Answer 21 · 2022-10-13T19:38:49.000Z

i'm not sure where this global /etc/nix/nix.conf actually lives. the ones on the nixos host and the nixos-container instance that runs the github-runner.service looks different, and has only trusted-users = root set. this is probably the issue that renders the cachix settings ineffective in my case.

i found what i consider a workaround to the issue i've explained.
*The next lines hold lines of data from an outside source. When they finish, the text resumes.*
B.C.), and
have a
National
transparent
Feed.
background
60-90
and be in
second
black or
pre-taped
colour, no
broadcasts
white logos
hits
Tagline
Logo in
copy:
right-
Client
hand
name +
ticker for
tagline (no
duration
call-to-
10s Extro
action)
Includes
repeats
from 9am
in my situation there's a nixos host that runs multiple nixos containers which in turn run github-runner. to get the "github-runner" user trusted to effectively get cachix-action to work from a workflow, i added this to the host's and the container's nixos config:

  nix.settings.trusted-users = [
    "root"
    "github-runner"
  ];
  users.users.github-runner = {
    uid = 1000;
    isSystemUser = true;
    createHome = false;
    group = "github-runner";
  };
  users.groups.github-runner = {};

only if i add this in both places is the host's nix-daemon happy with allowing the workflow to introduce ad-hoc extra-substituters

Answer 22 · 2022-10-13T20:51:03.000Z

Thanks! I'm closing this as it seems it's possible to use cachix-action on a NixOS host. Please reopen if any issues persist.